*** Block opens ***
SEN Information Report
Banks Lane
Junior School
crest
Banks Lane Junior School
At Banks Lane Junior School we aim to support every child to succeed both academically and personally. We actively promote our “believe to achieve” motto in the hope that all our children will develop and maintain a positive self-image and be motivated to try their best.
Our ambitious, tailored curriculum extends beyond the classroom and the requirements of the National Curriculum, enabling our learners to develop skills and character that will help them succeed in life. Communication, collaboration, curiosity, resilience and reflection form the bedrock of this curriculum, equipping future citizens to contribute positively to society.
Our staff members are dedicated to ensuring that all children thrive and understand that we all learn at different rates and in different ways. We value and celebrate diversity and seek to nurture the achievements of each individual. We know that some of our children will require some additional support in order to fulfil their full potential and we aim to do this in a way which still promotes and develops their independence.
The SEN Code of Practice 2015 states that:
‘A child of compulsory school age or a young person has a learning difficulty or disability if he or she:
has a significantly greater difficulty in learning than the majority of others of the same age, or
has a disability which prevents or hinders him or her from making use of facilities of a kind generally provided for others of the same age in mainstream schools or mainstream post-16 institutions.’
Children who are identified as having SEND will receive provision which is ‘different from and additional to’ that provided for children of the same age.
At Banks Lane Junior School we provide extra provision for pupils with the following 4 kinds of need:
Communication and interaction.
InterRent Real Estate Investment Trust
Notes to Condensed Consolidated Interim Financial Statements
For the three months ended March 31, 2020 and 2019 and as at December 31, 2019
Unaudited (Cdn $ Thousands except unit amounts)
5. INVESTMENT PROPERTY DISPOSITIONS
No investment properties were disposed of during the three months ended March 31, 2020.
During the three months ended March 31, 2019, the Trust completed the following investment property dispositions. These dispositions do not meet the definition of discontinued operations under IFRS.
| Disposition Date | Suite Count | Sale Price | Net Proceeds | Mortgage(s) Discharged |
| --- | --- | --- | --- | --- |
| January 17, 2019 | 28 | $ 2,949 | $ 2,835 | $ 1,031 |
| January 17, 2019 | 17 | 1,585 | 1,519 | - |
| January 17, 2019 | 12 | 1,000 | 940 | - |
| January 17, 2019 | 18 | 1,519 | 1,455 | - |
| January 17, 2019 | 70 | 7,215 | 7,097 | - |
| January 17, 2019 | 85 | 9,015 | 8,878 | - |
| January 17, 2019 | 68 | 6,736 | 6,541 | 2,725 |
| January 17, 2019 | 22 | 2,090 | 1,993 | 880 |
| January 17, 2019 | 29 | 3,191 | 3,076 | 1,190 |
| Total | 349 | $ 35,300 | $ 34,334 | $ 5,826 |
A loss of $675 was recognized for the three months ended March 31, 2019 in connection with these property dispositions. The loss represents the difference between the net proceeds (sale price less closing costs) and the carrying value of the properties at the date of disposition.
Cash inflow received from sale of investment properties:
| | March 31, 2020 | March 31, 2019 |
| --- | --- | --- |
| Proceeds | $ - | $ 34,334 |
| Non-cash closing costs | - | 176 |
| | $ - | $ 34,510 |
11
*** Block closes ***
* [ACTION ITEM]:
Every line in the material must be repeated verbatim.

* [ANSWER FOR THE TASK]:
SEN Information Report
Banks Lane
Junior School
crest
Banks Lane Junior School
At Banks Lane Junior School we aim to support every child to succeed both academically and personally. We actively promote our “believe to achieve” motto in the hope that all our children will develop and maintain a positive self-image and be motivated to try their best.
Our ambitious, tailored curriculum extends beyond the classroom and the requirements of the National Curriculum, enabling our learners to develop skills and character that will help them succeed in life. Communication, collaboration, curiosity, resilience and reflection form the bedrock of this curriculum, equipping future citizens to contribute positively to society.
Our staff members are dedicated to ensuring that all children thrive and understand that we all learn at different rates and in different ways. We value and celebrate diversity and seek to nurture the achievements of each individual. We know that some of our children will require some additional support in order to fulfil their full potential and we aim to do this in a way which still promotes and develops their independence.
The SEN Code of Practice 2015 states that:
‘A child of compulsory school age or a young person has a learning difficulty or disability if he or she:
has a significantly greater difficulty in learning than the majority of others of the same age, or
has a disability which prevents or hinders him or her from making use of facilities of a kind generally provided for others of the same age in mainstream schools or mainstream post-16 institutions.’
Children who are identified as having SEND will receive provision which is ‘different from and additional to’ that provided for children of the same age.
At Banks Lane Junior School we provide extra provision for pupils with the following 4 kinds of need:
Communication and interaction.
InterRent Real Estate Investment Trust
Notes to Condensed Consolidated Interim Financial Statements
For the three months ended March 31, 2020 and 2019 and as at December 31, 2019
Unaudited (Cdn $ Thousands except unit amounts)
5. INVESTMENT PROPERTY DISPOSITIONS
No investment properties were disposed of during the three months ended March 31, 2020.
During the three months ended March 31, 2019, the Trust completed the following investment property dispositions. These dispositions do not meet the definition of discontinued operations under IFRS.
| Disposition Date | Suite Count | Sale Price | Net Proceeds | Mortgage(s) Discharged |
| --- | --- | --- | --- | --- |
| January 17, 2019 | 28 | $ 2,949 | $ 2,835 | $ 1,031 |
| January 17, 2019 | 17 | 1,585 | 1,519 | - |
| January 17, 2019 | 12 | 1,000 | 940 | - |
| January 17, 2019 | 18 | 1,519 | 1,455 | - |
| January 17, 2019 | 70 | 7,215 | 7,097 | - |
| January 17, 2019 | 85 | 9,015 | 8,878 | - |
| January 17, 2019 | 68 | 6,736 | 6,541 | 2,725 |
| January 17, 2019 | 22 | 2,090 | 1,993 | 880 |
| January 17, 2019 | 29 | 3,191 | 3,076 | 1,190 |
| Total | 349 | $ 35,300 | $ 34,334 | $ 5,826 |
A loss of $675 was recognized for the three months ended March 31, 2019 in connection with these property dispositions. The loss represents the difference between the net proceeds (sale price less closing costs) and the carrying value of the properties at the date of disposition.
Cash inflow received from sale of investment properties:
| | March 31, 2020 | March 31, 2019 |
| --- | --- | --- |
| Proceeds | $ - | $ 34,334 |
| Non-cash closing costs | - | 176 |
| | $ - | $ 34,510 |
11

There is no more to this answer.